Les développeurs invités à «hacker» leur ville
Quelque 200 développeurs en informatique se réunissent samedi à l’Université McGill afin de créer des applications portant sur le transport, la planification urbaine, l’agriculture urbaine, le développement durable ou l’utilisation du territoire.
L’événement Hack ta ville, qui se veut une rencontre entre les amoureux de la ville, les citoyens-bidouilleurs, ou hackers, les concepteurs, les acteurs communautaires, les universitaires et les professionnels des transports, pourra profiter de nouveaux ensembles de données libérés pour l’occasion par la Ville de Montréal, la Société de transport de Montréal (STM) et l’Agence métropolitaine de transport (AMT).
«La STM rend disponible un ensemble de données, totalement anonymes, qui portent sur les déplacements d’utilisateurs de la carte OPUS au sein des réseaux de bus et de métro, a indiqué vendredi Michel Labrecque, président de la STM. Entre les mains des développeurs créatifs et talentueux présents à Hack ta ville, ces données pourront par exemple servir à développer des outils qui proposent des trajets alternatifs pour faciliter les déplacements des citoyens et favoriser l’utilisation du cocktail transport.»
L’AMT offre quant à elle ses données en temps réel concernant son réseau de trains de banlieue, incluant les retards, annulations ou événements imprévus qui ont eu des impacts sur ses horaires.
L’Agence espère que les développeurs sauront créer des applications mobiles qui pourront faciliter les déplacements de ses usagers en leur indiquant, en tout temps, l’état du service des lignes de trains de banlieue. Ces mêmes données seront par ailleurs intégrées dès cet automne au calculateur de trajet de Google Map, ce qui permettra aux usagers de mieux planifier leurs déplacements.
La Ville ne sera en reste. Elle a ainsi choisi de libérer ses données concernant le stationnement sur rue et les panneaux de signalisation qui le régit, les anciens territoires administratifs de la Ville et le recensement de la population de l’île de Montréal de 2011.
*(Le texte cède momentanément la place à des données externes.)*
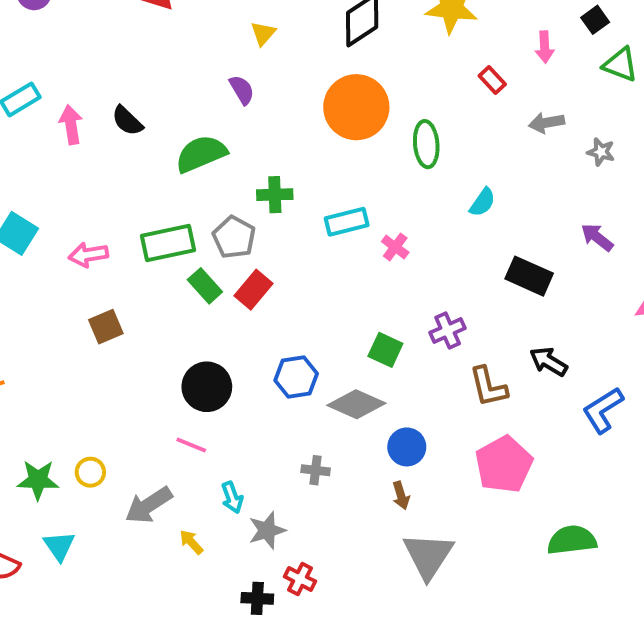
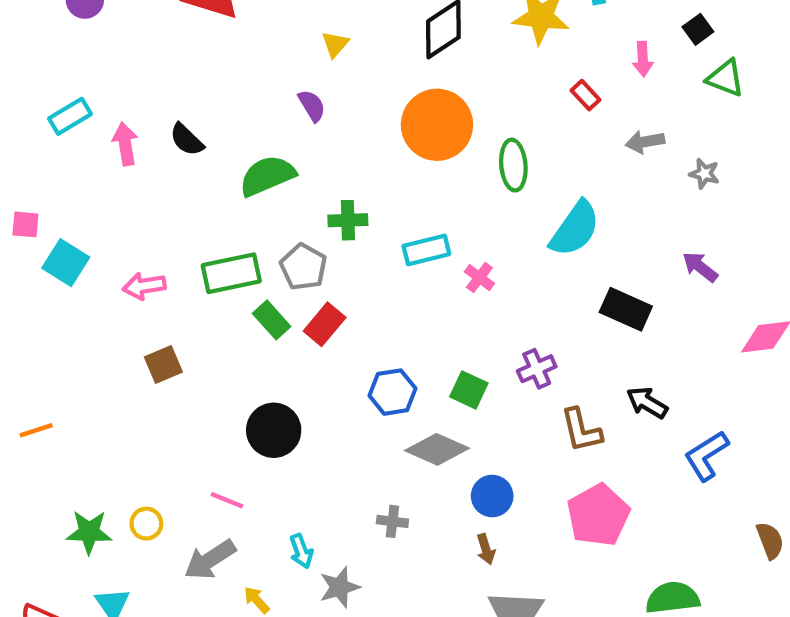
cyan semicircle: (483, 202) -> (575, 229), size x1.8
blue hexagon: (296, 377) -> (392, 392), moved
pink line: (191, 445) -> (227, 500), moved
Samedi, la Ville fournira également des échantillons de données sur l’Arboretum, les boisées, les lieux culturels, les écoterritoires, les terrains en friches, les milieux humides et les parcs et ruisseaux de son territoire.
«Cela fera bientôt un an que la Ville de Montréal est devenue la première municipalité au Québec à ouvrir ses données, a rappelé le président du comité exécutif de la Ville, Michael Applebaum. Elle a ainsi permis aux développeurs de créer de nouvelles applications informatiques qui facilitent la vie des Montréalais.»